With the changes, food costs for franchisees fell about 4% across the board but transactions per store slowed before beginning to pick up in the fourth quarter, said Steve Provost, chief marketing officer.

"We had that stretch of time where we had to sort of say we've got to do this stuff because we've got to fix your profitability," he said.

Average sales for last year are estimated at $415,000 per store, about the same as 2006, Quiznos said. As a privately held company, it does not release most financial data.

Franchisees have reported mixed results from the changes; some are elated but others still see problems.

Danny Kessels, who runs a Quiznos store in Boulder, Colo., said food costs are high and some franchisees have concerns over placement of stores. He said his profit last year was down 3% to 5%. Kessels is president of the Toasted Sub Franchisee Assn., a support group that he said represents more than 205 owners.
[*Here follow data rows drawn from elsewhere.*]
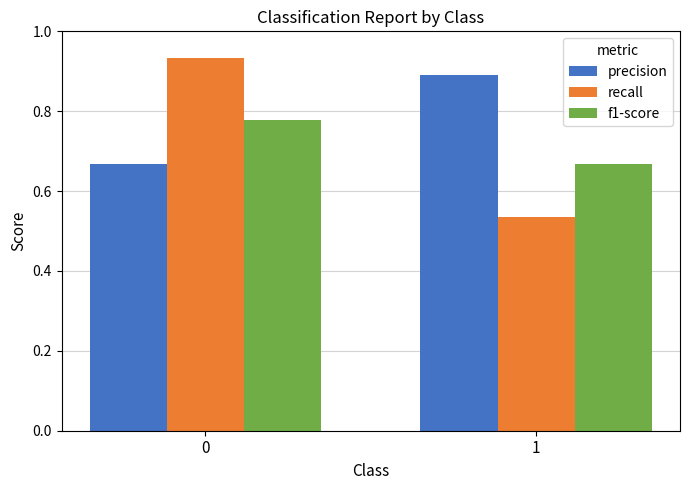

What is the sum of the precision values at 0 and 1?

1.6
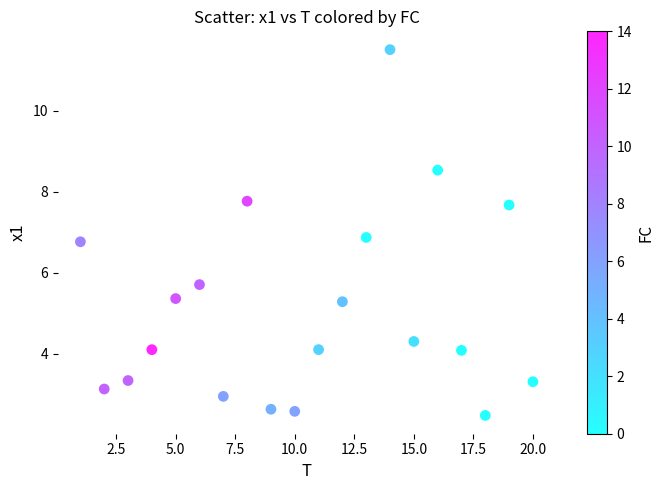

What Y value in the scatter plot is closest to 6?

5.7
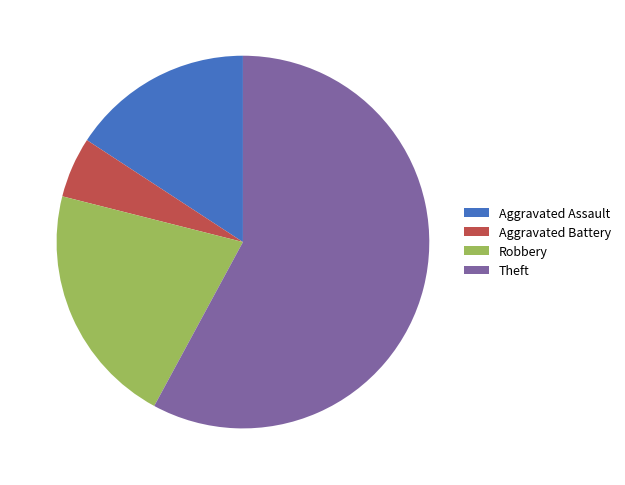

How many segments does this pie chart have?

4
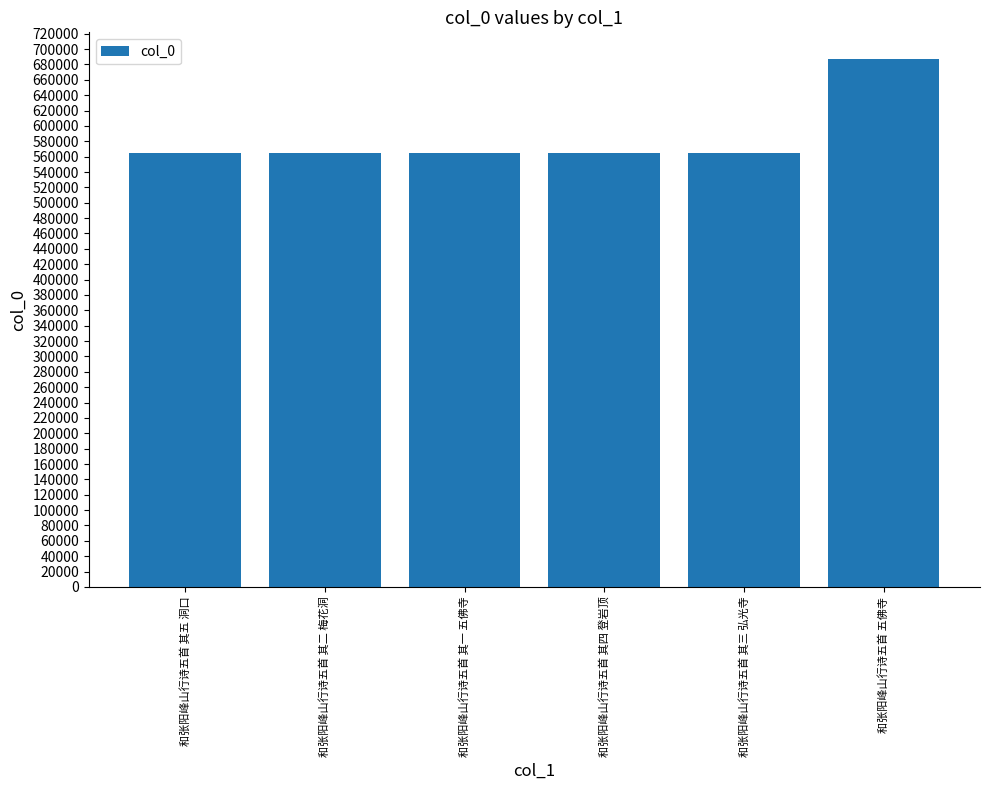

What is the label of the 1st bar from the left?

和张阳峰山行诗五首 其五 洞口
In Shawnee, Okla., franchisee Gary Smoot said his profit increased about 8% from June to December, compared with the same six-month period in 2006. "The operators in this area are by and large much happier with what's going on," he said.

This month, Quiznos is unveiling a new ad campaign featuring the baritone voice of actor Michael Clarke Duncan and a new slogan, "Mmmm, Quiznos, love what you eat."

Other new products in the offing include a lobster salad sandwich and even a pizza.

Brenneman has high expectations for the delivery program aimed at consumers who stay at work for lunch. Franchisee owners can add delivery for a $6,250 fee and can decide how and when to offer the service.